So What If The Tonightly Sketch Mocked Christianity
It wasn’t a skit about religion, it was a skit about hypocrisy. Amen
People are ridiculous. We say ridiculous things. We do ridiculous things. We believe ridiculous things.
One of the defining characteristics of the human race compared to other animals is that we are capable of recognising what absurd creatures we are, and one of the best things about humans is that we use our ridiculousness to make each other laugh.
Comedy is just one of the ways in which we take note of the essential silliness of our fellow humans, and personally I think it’s one of the least destructive ones. Others may disagree, but if you’re hoping that comedy can be eradicated, that people can be prevented from laughing at each other, you are in for a very disappointing life.
And speaking of disappointing lives, let’s talk about the staff of The Daily Telegraph. See what I did there? That’s what I’m talking about -- laughing at ridiculous people. Fun, isn’t it? The Tele yesterday printed a front page that, if a page could have a mouth, would’ve been frothing at it.
The reason: the ABC program Tonightly aired a sketch in which two actors portraying joyous “Christian rock” singers performed a song about how Christian it is to lock up and torture refugees. The premise here is simple: our new prime minister Scott Morrison has openly declared his devout Christian faith, as embodied by one of the happier and clappier denominations.
He has also frequently displayed his enthusiasm for what one could, if one wanted to be especially generous to the government, call our country’s startlingly brutal treatment of asylum seekers. Some have observed that the principles of love and compassion espoused by the average Christian church, and the principles of vicious punishment meted out to innocent people espoused by the Australian government, are somewhat contradictory. This contradiction forms the basis of the joke.
That’s important to note: if you don’t think there’s a conflict between Christian doctrine and Australia’s refugee policy, you wouldn’t get the joke. You’d just nod along with the catchy tune and say, “why yes, Jesus WOULD want us to say f*** off we’re full, that’s quite correct”. To get the joke, you have to get the contradiction.
The Daily Telegraph got the joke.

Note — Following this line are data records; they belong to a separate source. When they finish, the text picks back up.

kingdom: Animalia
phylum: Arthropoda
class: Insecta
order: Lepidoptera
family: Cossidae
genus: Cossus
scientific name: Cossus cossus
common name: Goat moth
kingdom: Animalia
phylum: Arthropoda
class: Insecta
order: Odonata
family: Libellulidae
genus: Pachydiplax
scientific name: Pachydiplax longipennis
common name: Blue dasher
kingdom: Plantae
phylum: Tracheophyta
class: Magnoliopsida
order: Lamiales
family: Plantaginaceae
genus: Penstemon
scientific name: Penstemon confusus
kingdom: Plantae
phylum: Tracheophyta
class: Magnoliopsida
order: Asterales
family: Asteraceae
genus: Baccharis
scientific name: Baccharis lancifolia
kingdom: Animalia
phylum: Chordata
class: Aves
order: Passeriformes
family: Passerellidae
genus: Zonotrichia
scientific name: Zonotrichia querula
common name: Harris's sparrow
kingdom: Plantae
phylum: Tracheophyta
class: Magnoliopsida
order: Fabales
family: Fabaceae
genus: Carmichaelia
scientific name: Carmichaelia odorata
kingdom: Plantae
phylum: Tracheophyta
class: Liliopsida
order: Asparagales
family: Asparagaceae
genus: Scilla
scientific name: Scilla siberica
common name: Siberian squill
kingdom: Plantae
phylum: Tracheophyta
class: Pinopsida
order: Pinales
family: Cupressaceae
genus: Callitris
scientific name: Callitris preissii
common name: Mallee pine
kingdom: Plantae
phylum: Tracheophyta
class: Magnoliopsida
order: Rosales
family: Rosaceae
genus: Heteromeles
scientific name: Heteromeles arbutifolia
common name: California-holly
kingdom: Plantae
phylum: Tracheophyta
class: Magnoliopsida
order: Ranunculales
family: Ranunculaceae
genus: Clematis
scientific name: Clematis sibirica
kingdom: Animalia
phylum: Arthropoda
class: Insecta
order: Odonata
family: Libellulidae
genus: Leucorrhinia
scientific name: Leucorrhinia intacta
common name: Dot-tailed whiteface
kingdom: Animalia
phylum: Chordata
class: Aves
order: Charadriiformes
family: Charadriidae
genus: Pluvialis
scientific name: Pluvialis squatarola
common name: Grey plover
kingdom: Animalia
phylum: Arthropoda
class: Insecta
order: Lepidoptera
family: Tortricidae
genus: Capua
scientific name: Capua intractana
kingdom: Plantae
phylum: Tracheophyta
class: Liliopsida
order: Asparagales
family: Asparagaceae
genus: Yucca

And they hated it.
They raged against the tax-funded ratbags of the ABC “mocking the faith” of the nation’s leader. The good folk of News Corp found it utterly despicable that these sacrilegious little parasites would make disrespectful jokes about a man’s most deeply-held religious beliefs.
Obviously, the skit did not actually mock Christianity: it mocked the discrepancy between a man’s publicly-proclaimed faith and his actions. It wasn’t a skit about religion, it was a skit about hypocrisy.
But even if it wasn’t -- even if the sketch was a full-blown attack on Christianity itself, filled with savage zingers about biblical contradictions, religious intolerance and the impossibility of miracles -- so what?
Even if the critics of the song accurately described it, and even if those critics weren’t from a media organisation that has frequently in the past published articles and cartoons mocking and attacking women, LGBT people, Aboriginal Australians, and Muslims, among others… even if that were true, what of it?
There are many theories advanced as to what the “purpose” of comedy is. But really, comedy has just one purpose: to make people laugh. Anything else is a bonus. Comedy makes us laugh, and laughing makes us feel good, and that’s enough.
And as noted above, what makes us laugh most is how ridiculous we all are. What that means is, people make jokes about other people. What they say, what they do, and what they believe. And that’s a good thing, because our capacity for finding humour in our own absurdity is one of the greatest things about our species.
So, what if Tonightly had made fun of Christianity -- which, to remind you, they didn’t? What if they’d sung a song along the lines of Tim Minchin’s “The Good Book”-- a genuinely vitriolic assault on Christianity’s most sacred text, that also happens to be very funny?
If they had, and if any Christians -- or any tabloid newspapers -- objected, to them I would say, suck it up. Do religious people really think they have a right to never have anyone make fun of their beliefs? For that matter, do people think they have a right to be immune from mockery of any of their beliefs, religious or otherwise?
Of course, that’s exactly what people DO think, but the rest of us need not indulge them in their peculiar sensitivities. In fact, we can help them build resilience by not humouring them when they whine that the nasty comedians are being rude to them.
Comedy exists because people noticed that people are ridiculous. Life is better because comedy exists. Life is better because we have people who are willing to make jokes when they think someone is being ridiculous.
If the price of that is a few snowflakes at the Tele putting on a pouty face over a skit every now and then, that is very much a price I’m willing to pay. It’s time to harden up, comedy-haters, because we do not plan to stop joking any time soon.